Bike sharing polynomial features
---

Exercise - Load and split the data, set the baseline
---

> **Exercise**: Load the dataset. Encode categorical variables with one-hot encoding. Split the data into train/test sets with the `train_test_split()` function from Scikit-learn (50-50 split, `random_state=0`). Fit a linear regression and compare its performance to the median baseline using the mean absolute error (MAE) measure.

In [None]:
import pandas as pd
import os

# Load data
data_df = pd.read_csv("c3_bike-sharing-data.csv")
data_df.head()

In [None]:
# One-hot encoding
encoded_df = pd.get_dummies(
    data_df, columns=["yr", "workingday", "holiday", "weekday", "season", "weathersit"]
)
encoded_df.head()

In [None]:
from sklearn.model_selection import train_test_split

# Split into train/test sets
train_df, test_df = train_test_split(
    encoded_df, train_size=0.5, test_size=0.5, random_state=0
)

print("Train DataFrame:", train_df.shape)
print("Test DataFrame:", test_df.shape)

In [None]:
# Create X/y variables
X_tr = train_df.drop("casual", axis=1).values
y_tr = train_df.casual.values

X_te = test_df.drop("casual", axis=1).values
y_te = test_df.casual.values

In [None]:
import numpy as np

# Mean absolute error (MAE)
def MAE(y, y_pred):
    return np.mean(np.abs(y - y_pred))

In [None]:
from sklearn.linear_model import LinearRegression, Ridge

# Function to fit the model
def fit_model(X_train, y_train, X_test):
    # Create the model
    # Note: Using ridge with a small alpha to avoid ill-conditioning issues
    model = Ridge(alpha=1e-4)  # or LinearRegression()

    # Fit it to train data
    model.fit(X_train, y_train)

    # Compute predictions for test set
    y_pred = np.maximum(model.predict(X_test), 50)  # set a lower limit

    return y_pred

In [None]:
# Median baseline
mae_baseline = MAE(y_te, np.median(y_tr))

# Linear regression
y_pred = fit_model(X_tr, y_tr, X_te)
mae_lr = MAE(y_te, y_pred)

print("MAE baseline: {:.3f}".format(mae_baseline))
print("MAE linear regression: {:.3f}".format(mae_lr))

Exercise - Add polynomial features
---

> **Exercise**: Add the `temp^2` and `temp^3` polynomial features.
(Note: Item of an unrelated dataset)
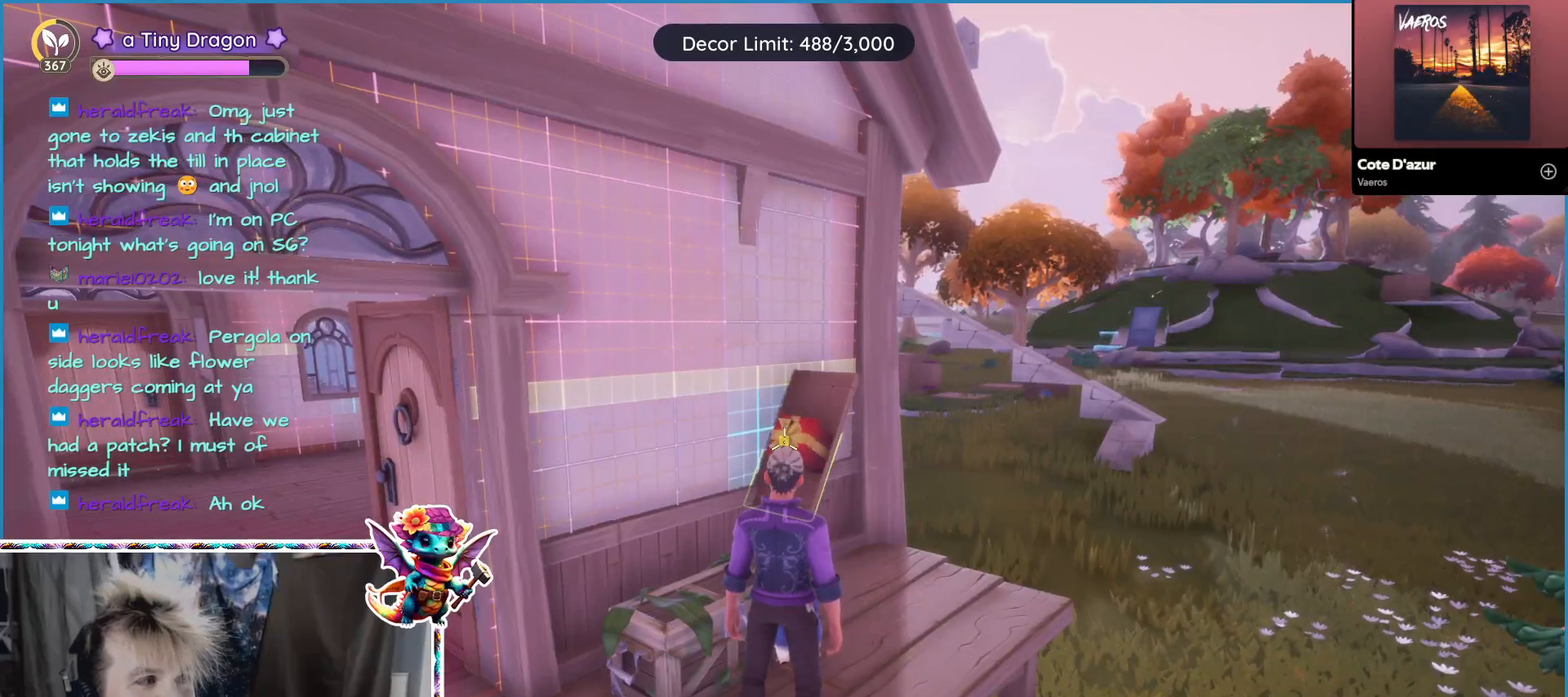
Gameplay with keyboard and mouse; each line is a JSON object with the keys and mouse buttons held at the frame after it. "events" lists presses ("down") and releases ("up") of "1", "2", "3", "4", "5", "a", "alt", "ctrl", "d", "f", "s", "shift", "v", "w", "z", "mouse_left", "mouse_wheel" and "mouse_right" between this image and that frame as [ms after this image, input, new state], when the widget could be followed in between. "mouse_left", "mouse_wheel", "mouse_right" = the "left", "wheel", "right" buttons of the "mouse" list. No other keys are recorded. "wheel" means that the mouse wheel is clicked or scrolled. Mouse movement is not recorded.
{"keys": [], "mouse": [], "events": []}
Then fit and evaluate a linear regression. Plot your model with a scatter plot of temperatures vs. number of users. Feel free to add other features.

In [None]:
# Function to add features
def create_features(df):
    temp = df.temp.values
    others = df.drop(["temp", "casual"], axis=1).values
    return np.c_[temp, temp ** 2, temp ** 3, others]

In [None]:
# Create new input matrices
X_tr2 = create_features(train_df)
X_te2 = create_features(test_df)

# Fit a linear regression
y_pred_lr = fit_model(X_tr2, y_tr, X_te2)
mae_lr2 = MAE(y_te, y_pred_lr)
print("MAE lr with new features: {:.3f}".format(mae_lr2))

In [None]:
# Plot predictions
%matplotlib inline
import matplotlib.pyplot as plt

plt.scatter(test_df.temp, test_df.casual, s=10, label="test points")
plt.scatter(test_df.temp, y_pred_lr, s=10, label="lr with new features")
plt.legend()
plt.show()

Exercise - Separate sources
---

In the last exercise, we saw that we can identify two sources in the data.

1. Data points collected during working days
1. Data points collected during non-working days

The goal of this exercise is to create a model for each source using your extended set of features, e.g., the original features plus the `temp^2`, `temp^3` polynomial features.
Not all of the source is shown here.